Work instruction: Copy out every line of the records below that contains the word "view".

Entries shown:
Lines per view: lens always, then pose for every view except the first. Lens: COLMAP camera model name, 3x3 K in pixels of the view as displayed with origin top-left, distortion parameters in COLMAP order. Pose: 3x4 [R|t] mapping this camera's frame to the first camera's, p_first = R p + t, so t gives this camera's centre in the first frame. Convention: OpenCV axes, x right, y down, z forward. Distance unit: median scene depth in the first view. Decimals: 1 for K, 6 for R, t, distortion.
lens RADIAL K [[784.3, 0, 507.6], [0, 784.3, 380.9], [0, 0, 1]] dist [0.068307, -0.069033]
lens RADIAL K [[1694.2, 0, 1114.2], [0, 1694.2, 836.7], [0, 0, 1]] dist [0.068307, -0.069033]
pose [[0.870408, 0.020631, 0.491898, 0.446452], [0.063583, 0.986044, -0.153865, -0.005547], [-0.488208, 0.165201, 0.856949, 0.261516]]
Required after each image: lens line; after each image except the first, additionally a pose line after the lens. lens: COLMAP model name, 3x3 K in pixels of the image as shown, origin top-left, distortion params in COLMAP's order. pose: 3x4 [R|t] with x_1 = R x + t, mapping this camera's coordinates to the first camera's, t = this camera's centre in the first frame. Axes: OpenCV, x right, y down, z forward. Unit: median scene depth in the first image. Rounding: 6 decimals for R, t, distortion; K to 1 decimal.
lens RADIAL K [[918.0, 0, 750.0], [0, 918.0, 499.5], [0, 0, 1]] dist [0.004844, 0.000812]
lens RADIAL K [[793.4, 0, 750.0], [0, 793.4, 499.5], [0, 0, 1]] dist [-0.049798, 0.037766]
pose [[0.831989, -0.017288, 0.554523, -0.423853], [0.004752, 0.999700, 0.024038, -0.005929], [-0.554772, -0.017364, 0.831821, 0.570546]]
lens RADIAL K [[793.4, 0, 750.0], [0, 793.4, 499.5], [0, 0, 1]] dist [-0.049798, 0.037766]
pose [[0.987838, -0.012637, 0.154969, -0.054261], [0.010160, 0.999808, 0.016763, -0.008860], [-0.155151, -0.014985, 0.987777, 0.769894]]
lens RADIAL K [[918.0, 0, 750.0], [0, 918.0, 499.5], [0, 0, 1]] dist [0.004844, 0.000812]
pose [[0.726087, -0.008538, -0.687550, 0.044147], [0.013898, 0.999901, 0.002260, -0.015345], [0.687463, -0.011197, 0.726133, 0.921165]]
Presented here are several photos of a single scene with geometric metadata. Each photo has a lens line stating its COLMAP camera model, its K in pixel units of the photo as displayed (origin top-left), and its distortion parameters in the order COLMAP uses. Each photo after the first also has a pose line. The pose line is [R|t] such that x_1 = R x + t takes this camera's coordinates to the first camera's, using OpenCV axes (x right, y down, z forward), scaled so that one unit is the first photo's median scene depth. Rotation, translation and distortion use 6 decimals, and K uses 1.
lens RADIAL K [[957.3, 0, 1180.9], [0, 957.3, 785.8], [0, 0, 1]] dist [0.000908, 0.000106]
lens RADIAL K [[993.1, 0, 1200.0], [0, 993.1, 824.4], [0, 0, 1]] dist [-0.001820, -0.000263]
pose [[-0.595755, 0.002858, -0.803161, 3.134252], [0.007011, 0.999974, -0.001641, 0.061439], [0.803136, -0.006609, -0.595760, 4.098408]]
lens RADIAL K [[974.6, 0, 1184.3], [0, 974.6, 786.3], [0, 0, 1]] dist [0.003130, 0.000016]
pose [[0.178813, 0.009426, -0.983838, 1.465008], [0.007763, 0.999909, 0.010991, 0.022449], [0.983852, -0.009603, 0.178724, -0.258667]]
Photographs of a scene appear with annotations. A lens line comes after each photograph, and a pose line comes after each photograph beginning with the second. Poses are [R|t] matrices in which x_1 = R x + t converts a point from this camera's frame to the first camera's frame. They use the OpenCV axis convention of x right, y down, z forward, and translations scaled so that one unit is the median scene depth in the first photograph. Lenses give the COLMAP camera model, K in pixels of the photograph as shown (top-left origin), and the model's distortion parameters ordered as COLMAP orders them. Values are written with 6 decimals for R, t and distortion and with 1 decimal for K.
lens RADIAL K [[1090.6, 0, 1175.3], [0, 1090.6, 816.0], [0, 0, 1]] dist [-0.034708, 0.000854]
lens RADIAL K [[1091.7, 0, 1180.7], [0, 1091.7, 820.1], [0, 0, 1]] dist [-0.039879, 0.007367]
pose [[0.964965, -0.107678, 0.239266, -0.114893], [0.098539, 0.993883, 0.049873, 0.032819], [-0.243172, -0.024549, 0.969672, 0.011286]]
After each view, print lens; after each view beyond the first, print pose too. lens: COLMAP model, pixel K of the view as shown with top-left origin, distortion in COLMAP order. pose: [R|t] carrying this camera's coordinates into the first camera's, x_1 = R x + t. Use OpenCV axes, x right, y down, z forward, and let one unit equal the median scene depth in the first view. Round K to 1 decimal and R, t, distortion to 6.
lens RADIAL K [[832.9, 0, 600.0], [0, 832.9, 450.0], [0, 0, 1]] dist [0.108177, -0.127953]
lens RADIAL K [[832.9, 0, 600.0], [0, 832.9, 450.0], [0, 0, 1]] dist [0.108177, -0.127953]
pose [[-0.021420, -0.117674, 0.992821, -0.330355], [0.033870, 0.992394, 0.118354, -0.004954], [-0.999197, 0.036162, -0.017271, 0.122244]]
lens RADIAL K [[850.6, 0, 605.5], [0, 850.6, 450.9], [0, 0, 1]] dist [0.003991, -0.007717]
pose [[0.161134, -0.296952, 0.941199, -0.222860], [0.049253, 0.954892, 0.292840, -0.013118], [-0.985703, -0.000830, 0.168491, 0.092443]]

Answer to this task:
Lines per view: lens always, then pose for every view except the first. Lens: COLMAP camera model name, 3x3 K in pixels of the view as displayed with origin top-left, distortion parameters in COLMAP order. Pose: 3x4 [R|t] mapping this camera's frame to the first camera's, p_first = R p + t, so t gives this camera's centre in the first frame. Convention: OpenCV axes, x right, y down, z forward. Distance unit: median scene depth in the first view. Decimals: 1 for K, 6 for R, t, distortion.
After each view, print lens; after each view beyond the first, print pose too. lens: COLMAP model, pixel K of the view as shown with top-left origin, distortion in COLMAP order. pose: [R|t] carrying this camera's coordinates into the first camera's, x_1 = R x + t. Use OpenCV axes, x right, y down, z forward, and let one unit equal the median scene depth in the first view. Round K to 1 decimal and R, t, distortion to 6.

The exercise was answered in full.